▸ What is expected
Quote the stretch of the merger amendment below from "WHEREAS, the Purchaser, the Purchaser" through "set forth herein.", word for word.

═══ Supplied text ═══

Third Amendment to Agreement and Plan of Merger, dated as of November 16, 2022, by and among Americas Technology Acquisition Corp., Rally Communitas Corp., Americas Technology Acquisition Holdings Inc., Jorge E. Marcos, in the capacity as the Purchaser Representative thereunder, and Numaan Akram, in the capacity as the Seller Representative thereunder

Contract Categories: Mergers & Acquisitions - Merger Agreements
EX-2.1 2 tm2230805d1_ex2-1.htm EXHIBIT 2.1

 

Exhibit 2.1

 

THIRD AMENDMENT TO AGREEMENT AND PLAN OF MERGER

 

This THIRD AMENDMENT TO AGREEMENT AND PLAN OF MERGER is entered into as of November 16, 2022 (this “Amendment”), by and among Americas Technology Acquisition Corp. (the “Purchaser”), Jorge E. Marcos (the “Purchaser Representative”), Rally Communitas Corp. (the “Company”), Numaan Akram (the “Seller Representative”), and Americas Technology Acquisition Holdings Inc. (“Pubco”). Capitalized terms used but not defined herein shall have the meanings given to them in the Merger Agreement (as defined below).

 

WHEREAS, the Purchaser, the Purchaser Representative, the Company, the Seller Representative, Pubco and the other parties thereto entered into an Agreement and Plan of Merger, dated as of June 1, 2022, as amended pursuant to that certain First Amendment to Agreement and Plan of Merger, dated July 26, 2022 and that Second Amendment to Agreement and Plan of Merger, dated November 8, 2022 (the “Merger Agreement”);

 

WHEREAS, Section 10.9 of the Merger Agreement provides that the Merger Agreement may be amended, supplemented or modified only by execution of a written instrument signed by the Purchaser, the Company, Pubco, the Purchaser Representative and the Seller Representative; and

 

WHEREAS, the Purchaser, the Company, Pubco, the Purchaser Representative and the Seller Representative desire to amend the Merger Agreement as set forth herein.

 

NOW, THEREFORE, in consideration of the premises and other good and valuable consideration, the parties hereto agree as follows:

 

1.                   Defined Terms. All of the following terms shall be deleted from Article XI of the Agreement in their entirety:

 

a.Contingent Value Rights Agreement
b.CVR
c.Escrow Account
d.Escrow Agent
e.Escrow Agreement
f.Escrow Property
g.Escrow Shares
h.Shortfall
i.Support Investor
j.Support Subscription Agreement
k.Subscription Shares
l.Threshold Amount

 

2.                   Removed from Agreement. The following provisions shall be removed in their entirety from the Agreement and shall be replaced with the text “Reserved” in lieu thereof.

 

a.Section 7.2(d)(iv).

 

b.Section 1.19.

 

c.Section 7.1(g).

 

d.Section 7.1(l).

 

e.Section 7.1(m).

═══ Data under study ═══

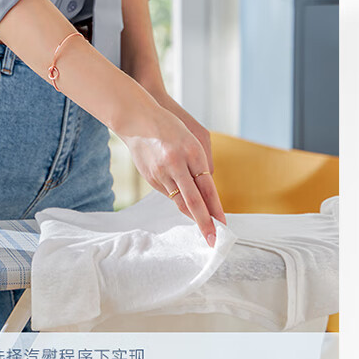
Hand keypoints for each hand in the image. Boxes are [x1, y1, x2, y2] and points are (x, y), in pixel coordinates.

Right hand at [114, 92, 226, 245]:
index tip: (223, 225)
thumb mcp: (192, 139)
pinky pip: (168, 193)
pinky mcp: (150, 177)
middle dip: (204, 223)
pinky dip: (177, 198)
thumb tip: (206, 192)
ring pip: (179, 200)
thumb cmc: (169, 126)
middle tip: (213, 240)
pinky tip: (182, 199)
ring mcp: (161, 171)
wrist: (136, 119)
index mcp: (192, 151)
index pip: (207, 187)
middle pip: (194, 201)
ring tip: (203, 226)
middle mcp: (177, 163)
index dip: (215, 209)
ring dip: (192, 213)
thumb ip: (201, 164)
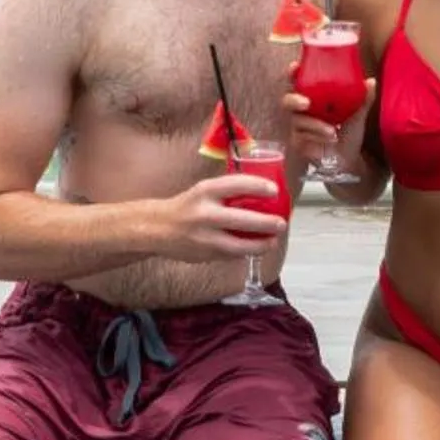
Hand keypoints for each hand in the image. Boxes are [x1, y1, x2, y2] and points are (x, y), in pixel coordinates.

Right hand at [150, 176, 286, 263]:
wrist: (157, 228)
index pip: (237, 184)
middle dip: (266, 223)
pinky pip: (232, 255)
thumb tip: (264, 194)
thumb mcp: (204, 191)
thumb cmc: (187, 206)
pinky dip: (246, 251)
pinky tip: (256, 247)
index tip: (275, 191)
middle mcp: (205, 214)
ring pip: (240, 246)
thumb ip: (229, 192)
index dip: (259, 186)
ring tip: (272, 241)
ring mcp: (205, 238)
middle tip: (281, 223)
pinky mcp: (206, 255)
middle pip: (243, 220)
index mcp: (206, 191)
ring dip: (261, 245)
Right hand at [284, 81, 374, 168]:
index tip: (295, 66)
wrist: (348, 159)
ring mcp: (297, 128)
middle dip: (294, 100)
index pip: (297, 82)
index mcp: (313, 98)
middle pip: (287, 101)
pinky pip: (302, 138)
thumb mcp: (357, 115)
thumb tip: (371, 81)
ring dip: (315, 125)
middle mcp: (301, 111)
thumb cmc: (348, 133)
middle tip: (307, 102)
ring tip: (333, 131)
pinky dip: (317, 138)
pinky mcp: (298, 143)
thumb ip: (363, 99)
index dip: (292, 74)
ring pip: (298, 122)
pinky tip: (330, 139)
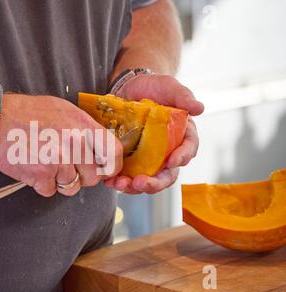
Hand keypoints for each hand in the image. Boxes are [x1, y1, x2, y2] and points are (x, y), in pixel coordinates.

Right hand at [0, 94, 122, 196]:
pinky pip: (51, 191)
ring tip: (46, 164)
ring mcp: (59, 160)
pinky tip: (33, 168)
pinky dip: (42, 185)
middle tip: (66, 166)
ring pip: (72, 187)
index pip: (113, 152)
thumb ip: (83, 127)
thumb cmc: (24, 113)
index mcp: (82, 125)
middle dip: (81, 176)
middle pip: (93, 176)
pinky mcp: (42, 175)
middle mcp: (74, 143)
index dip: (111, 166)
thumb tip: (98, 145)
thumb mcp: (61, 109)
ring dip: (61, 181)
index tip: (104, 169)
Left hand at [104, 74, 203, 193]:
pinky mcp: (130, 161)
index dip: (182, 158)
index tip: (172, 161)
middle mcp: (166, 152)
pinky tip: (109, 182)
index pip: (187, 150)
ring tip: (120, 184)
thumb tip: (199, 108)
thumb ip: (183, 96)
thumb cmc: (153, 87)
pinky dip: (119, 182)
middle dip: (155, 183)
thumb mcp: (169, 87)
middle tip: (141, 183)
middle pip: (167, 175)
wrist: (128, 88)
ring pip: (146, 180)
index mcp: (181, 136)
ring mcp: (147, 159)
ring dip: (133, 187)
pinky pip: (126, 176)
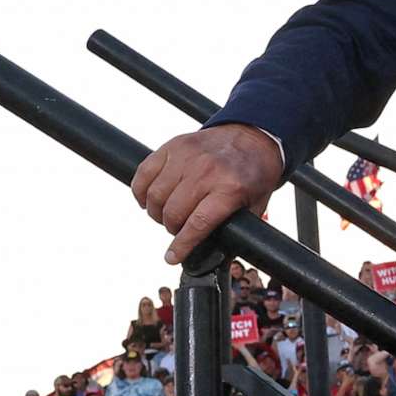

═══

▸ Solution
WHEREAS, the Purchaser, the Purchaser Representative, the Company, the Seller Representative, Pubco and the other parties thereto entered into an Agreement and Plan of Merger, dated as of June 1, 2022, as amended pursuant to that certain First Amendment to Agreement and Plan of Merger, dated July 26, 2022 and that Second Amendment to Agreement and Plan of Merger, dated November 8, 2022 (the “Merger Agreement”);

 

WHEREAS, Section 10.9 of the Merger Agreement provides that the Merger Agreement may be amended, supplemented or modified only by execution of a written instrument signed by the Purchaser, the Company, Pubco, the Purchaser Representative and the Seller Representative; and

 

WHEREAS, the Purchaser, the Company, Pubco, the Purchaser Representative and the Seller Representative desire to amend the Merger Agreement as set forth herein.